Pluma invitada
Día del Padre
El hijo que dice “yo no pedí venir al mundo” no habla desde la rebeldía superficial, sino desde una inquietud filosófica profunda.
Pablo Neruda, en su poema “Padre”, escrito en 1964, retrata en el padre: soledad, nostalgia y las heridas emocionales, de las que se nutre el alma guatemalteca. Ahora, manifiesto en pocas líneas un bálsamo que procure entender mediante un oxímoron lo que, en Los hermanos Karamázov, Fiódor Dostoyevski delinea en 1878.
El hijo que dice “yo no pedí venir al mundo” no habla desde la rebeldía superficial.
En Los hermanos Karamázov, Dostoyevski construye una pregunta que no deja descansar: ¿qué significa ser padre cuando el hijo no eligió nacer? Fiódor Karamázov, desordenado, egoísta y casi grotesco, es menos un origen amoroso que una herida abierta. Sus hijos, Iván, Dmitri y Aliosha, no solo cargan su sangre, sino también su falta. En ese vacío se instala la crítica: el padre no es únicamente quien da la vida, sino quien debe sostenerla; y, cuando falla, la vida parece impuesta, casi una deuda injusta.
Pablo Neruda, en su dimensión más íntima, aparece como otro tipo de padre simbólico: un padre de palabras, alguien que funda mundos con el lenguaje. Pero incluso ahí, en lo poético, persiste el conflicto esencial: nombrar la vida no resuelve el hecho de haber sido arrojados a ella sin consentimiento. Entre Dostoyevski y Neruda se abre un puente: la tensión entre la crudeza de existir y la belleza de intentar comprenderlo.
El hijo que dice “yo no pedí venir al mundo” no habla desde la rebeldía superficial, sino desde una inquietud filosófica profunda. Es la conciencia enfrentándose al misterio del origen. Nacer es un acto natural, sí, pero también es un acontecimiento radical: es atravesar un umbral sin haber firmado el contrato. En esa frase hay dolor, pero también lucidez. El hijo reconoce que la vida no es un regalo transparente; viene mezclada con sufrimiento, responsabilidad y pérdida.

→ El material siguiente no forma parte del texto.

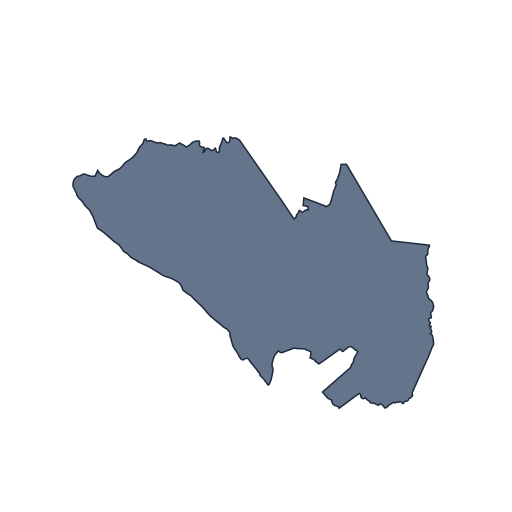 outline of Unión Hidalgo, Oaxaca, Mexico, rotated 200°
{"feature_id": "50627088B59683558731629", "entity_name": "Unión Hidalgo", "entity_type": "district", "adm_level": 2, "iso_a3": "MEX", "parent_name": "Mexico", "parent_adm1": "Oaxaca", "projection": "robinson", "projection_center": [-94.827, 16.487], "detail": "fine", "context": "isolated", "style": "filled", "palette": "slate", "viewbox_px": 512, "rotation_deg": 200, "n_neighbors": 0, "source": "geoboundaries", "source_scale": "gbopen_adm2", "svg_char_len": 5725}
<svg xmlns="http://www.w3.org/2000/svg" viewBox="0 0 512 512"><g transform="rotate(200 256 256)"><path d="M255.1,175.6L254.5,175.3L252.8,171.5L252.2,170.8L251.2,170.1L251.2,169.7L249.9,167.6L248.4,165.7L247.5,164.2L244.2,161.2L242.3,160.2L240.5,158.7L238.5,157.0L237.5,155.8L234.4,153.8L233.9,153.8L233.1,153.9L232.5,154.0L231.4,155.6L230.0,156.5L229.5,156.8L228.2,156.7L225.6,155.0L224.8,154.3L220.1,151.7L218.0,150.3L217.1,149.9L214.3,147.9L212.9,147.3L212.4,146.7L211.5,145.3L209.1,144.1L206.5,142.8L201.0,139.2L200.6,138.9L199.7,139.8L199.6,142.6L199.5,145.4L199.9,147.9L200.3,150.9L200.7,153.3L201.5,156.1L203.1,157.8L204.1,160.4L204.5,164.5L204.6,168.4L203.8,171.1L202.5,174.6L200.6,173.8L199.4,173.8L198.3,174.2L196.5,175.9L191.1,180.4L189.1,182.2L188.8,182.5L188.5,182.7L187.1,182.7L184.8,183.4L183.3,183.8L181.8,184.3L179.9,184.9L178.6,185.2L176.1,185.0L174.5,185.0L172.8,184.9L171.4,184.6L170.9,182.0L170.6,180.3L170.3,178.7L168.8,178.7L167.5,178.6L164.5,178.1L164.5,177.4L161.7,176.6L160.0,176.1L156.9,180.3L145.3,197.3L142.6,196.0L141.7,196.0L141.1,196.8L140.9,197.4L140.2,198.5L139.1,200.1L138.4,201.7L137.1,202.6L136.4,203.3L134.0,203.0L132.7,202.5L131.0,201.8L129.8,201.4L128.5,201.6L127.8,200.9L127.8,200.0L127.9,198.5L128.1,197.2L128.4,196.5L128.8,193.3L128.7,191.5L128.3,190.7L128.4,189.2L128.8,187.5L129.1,186.5L129.1,185.2L128.9,183.7L147.0,150.9L145.2,149.9L143.4,148.8L141.6,147.8L140.0,147.0L138.0,146.7L136.0,146.6L134.5,144.5L133.3,143.3L131.1,142.5L128.6,142.5L126.2,142.3L125.8,141.4L125.7,141.5L114.2,159.0L111.6,162.3L110.8,161.8L110.2,161.5L109.8,160.7L109.3,159.4L108.5,158.9L107.0,158.5L105.9,158.8L105.1,159.9L104.1,160.0L102.9,159.0L101.5,158.7L100.1,158.6L99.3,157.7L98.6,157.5L97.9,157.2L95.7,157.8L93.9,158.0L91.5,157.6L90.0,157.6L88.4,159.6L86.6,159.4L85.6,158.8L84.5,158.2L82.9,157.2L81.8,158.1L80.9,159.4L80.1,161.0L79.7,162.1L78.8,162.9L77.8,164.0L77.7,164.9L76.8,165.5L75.2,165.5L74.2,166.4L73.1,167.0L71.8,167.5L70.6,168.7L69.4,168.4L68.1,167.5L67.3,167.6L66.8,169.0L66.5,169.9L65.8,170.9L64.4,171.3L63.6,172.7L63.6,174.4L62.4,175.4L61.7,176.4L61.3,177.8L61.0,178.3L62.5,180.7L61.5,194.5L61.2,198.6L60.2,212.5L59.6,220.7L59.5,221.8L59.4,223.9L59.3,230.3L58.9,232.9L59.0,233.9L59.4,235.0L59.8,236.2L60.5,237.3L61.0,238.3L61.6,239.3L62.2,240.1L62.8,241.0L63.8,242.3L65.5,242.5L64.9,244.1L65.1,245.1L65.6,246.0L66.5,246.8L67.3,247.4L67.2,249.2L67.6,249.9L68.7,249.8L68.9,249.4L69.2,250.1L69.5,250.9L69.2,252.9L71.3,254.1L72.2,256.0L71.5,256.8L70.2,257.9L70.7,259.5L71.3,260.2L71.8,261.1L72.2,261.9L72.3,262.6L72.0,263.4L71.6,264.0L71.6,265.0L71.4,265.6L71.6,269.1L73.8,272.4L75.4,273.7L76.6,274.2L77.9,274.5L79.6,275.5L80.8,277.4L82.1,278.8L83.6,280.3L83.5,282.5L83.0,285.0L84.0,287.1L85.1,289.4L84.5,292.6L84.8,293.9L86.3,295.7L89.2,297.3L90.3,303.3L92.8,306.1L94.5,310.0L96.1,312.7L96.4,314.1L95.2,316.2L96.5,320.4L96.9,322.1L96.5,323.6L96.4,324.3L96.7,325.5L133.9,316.5L202.4,373.1L207.4,371.2L207.3,370.6L207.0,369.6L206.7,367.6L206.5,366.1L206.2,364.3L206.0,362.9L205.9,361.0L205.9,359.5L205.9,357.7L205.9,356.0L206.5,352.3L205.1,350.4L204.9,348.2L204.9,346.9L205.1,345.2L205.2,343.7L205.0,341.2L204.9,339.9L204.7,338.1L204.3,333.9L204.3,329.8L206.1,327.2L207.3,326.1L208.1,326.7L230.9,327.0L228.9,319.5L224.3,320.3L222.8,317.1L223.6,317.0L225.1,316.1L225.6,315.6L225.9,315.0L227.1,313.1L227.6,313.0L228.4,313.2L229.7,313.5L230.4,313.7L230.6,313.8L230.9,313.7L231.0,313.5L231.1,313.2L231.0,312.4L230.9,311.9L231.0,311.4L231.5,309.6L231.9,308.8L232.0,308.4L231.8,307.8L231.6,306.7L232.3,304.7L232.7,304.2L232.7,303.9L234.0,304.5L251.6,317.4L311.2,359.3L312.8,359.5L313.3,359.8L314.2,360.0L315.5,359.9L316.8,359.4L318.2,358.9L319.5,358.8L320.5,359.2L321.2,358.8L320.6,357.1L320.0,354.7L320.7,352.9L322.3,352.7L323.6,353.6L325.3,354.6L326.7,355.8L327.6,355.0L327.2,353.0L327.2,350.4L327.3,348.9L327.5,345.8L327.1,344.1L326.2,342.2L326.6,340.6L327.9,340.1L329.0,340.7L330.4,342.8L331.2,343.4L332.6,340.5L333.6,339.9L337.2,340.8L338.6,340.7L339.4,340.0L339.9,339.0L340.4,335.9L341.2,335.5L341.2,338.0L341.8,340.3L345.0,339.7L346.5,340.4L347.3,341.2L347.6,342.9L348.5,344.5L350.1,344.2L352.3,343.1L354.4,341.2L355.5,339.3L356.2,337.7L356.7,337.0L357.3,336.3L358.6,334.6L361.5,335.3L364.0,335.7L366.5,336.1L367.8,334.5L369.2,332.5L370.5,331.7L372.1,331.5L373.4,331.5L376.0,330.4L377.8,329.7L379.0,330.1L380.8,330.1L382.5,329.8L384.0,330.0L385.3,329.6L386.5,328.9L387.7,328.5L390.1,328.3L391.4,328.4L394.0,328.4L395.2,328.2L397.0,327.0L398.3,326.7L399.4,328.4L400.9,327.4L400.7,325.0L401.0,322.2L401.7,320.9L402.8,317.9L403.0,316.2L403.3,312.5L404.5,309.3L406.0,306.0L407.8,303.1L409.9,300.4L411.1,298.4L412.2,295.2L413.5,292.1L415.2,290.0L416.5,288.8L417.4,287.9L418.9,285.7L420.5,282.5L422.0,280.3L423.1,279.4L426.0,278.9L428.9,279.5L431.2,280.3L434.1,282.3L434.3,278.4L434.4,276.1L435.5,275.7L438.0,274.5L440.3,274.4L445.2,274.4L446.2,273.9L447.7,272.5L448.7,271.1L451.4,269.6L453.0,266.0L453.1,263.7L452.7,261.4L451.9,259.0L450.3,257.5L447.1,254.4L446.2,253.5L445.2,251.9L442.0,249.6L439.6,248.7L436.6,246.9L434.6,245.2L427.8,242.0L426.0,240.2L422.5,237.2L417.9,231.8L415.7,229.3L414.4,227.9L407.0,226.1L406.7,225.9L394.3,221.1L388.2,219.4L383.0,215.9L381.9,215.0L377.5,214.1L372.6,211.8L365.7,210.8L365.6,210.3L361.4,209.9L359.9,209.8L358.9,209.7L357.1,209.6L353.6,209.3L351.3,209.0L347.4,208.2L345.3,207.9L345.3,207.7L336.3,205.9L334.4,205.9L333.7,205.8L330.5,206.0L326.9,205.9L324.4,205.6L319.2,204.6L317.3,203.3L315.8,202.2L312.8,198.8L312.7,198.8L306.7,197.0L304.0,196.6L297.6,193.5L288.9,189.7L284.7,187.4L282.7,186.1L280.5,185.1L278.1,183.9L275.3,182.9L270.2,180.9L270.1,181.1L261.9,178.0L258.0,177.3L255.1,175.6Z" fill="#64748b" stroke="#1e293b" stroke-width="1.5"/></g></svg>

Ahí aparece el oxímoron del padre: celebrar la vida mientras se ignora o se minimiza el peso de haberla impuesto. El Día del Padre, por ejemplo, es una escena luminosa que convive con sombras invisibles. Se abraza al padre y se le agradece, pero en algún rincón del alma puede quedar la pregunta: ¿agradezco el amor o la existencia misma? Y si agradezco la existencia, ¿qué hago con todo lo que duele en ella?
Dostoyevski sugiere que el verdadero padre no se define por el acto biológico, sino por la responsabilidad moral: por la capacidad de escuchar ese reclamo y no negarlo. Aliosha, el más espiritual de los Karamázov, encarna una respuesta posible: no responde al “no pedí nacer” con argumentos, sino con compasión. Reconoce el dolor sin intentar borrarlo. En ese gesto hay una forma nueva de paternidad: no la que justifica la vida, sino la que la acompaña.
Desde una mirada lingüística, la frase del hijo está cargada de negación, “no pedí”, que confronta al verbo originario del padre, “dar la vida”. Es un choque de dimensiones: voluntad contra naturaleza. El padre actúa en la esfera de lo biológico; el hijo responde desde la conciencia ética. Y en ese choque no hay síntesis fácil. Solo queda el diálogo, a veces roto, a veces silencioso entre generaciones.
Pero también hay otra cara: nacer, aunque no se haya pedido, abre la posibilidad de crear sentido. Aquí Neruda ilumina lo que Dostoyevski oscurece: la vida puede doler, pero también puede cantarse. El hijo, incluso en su reclamo, está vivo, y en esa vida puede construir algo que trascienda al padre. Tal vez ahí se reconcilian ambas posturas: el padre no elige por el hijo, pero el hijo puede elegir qué hacer con lo recibido.
En esa tensión, casi trágica, pero también profundamente humana, se juega la verdadera herencia: no la sangre, sino la conciencia compartida de que vivir es un acto no elegido, pero sí inevitablemente vivido. Y tal vez, en ese reconocimiento mutuo, padre e hijo pueden encontrarse no como deudor y acreedor, sino como compañeros en el mismo misterio de haber nacido.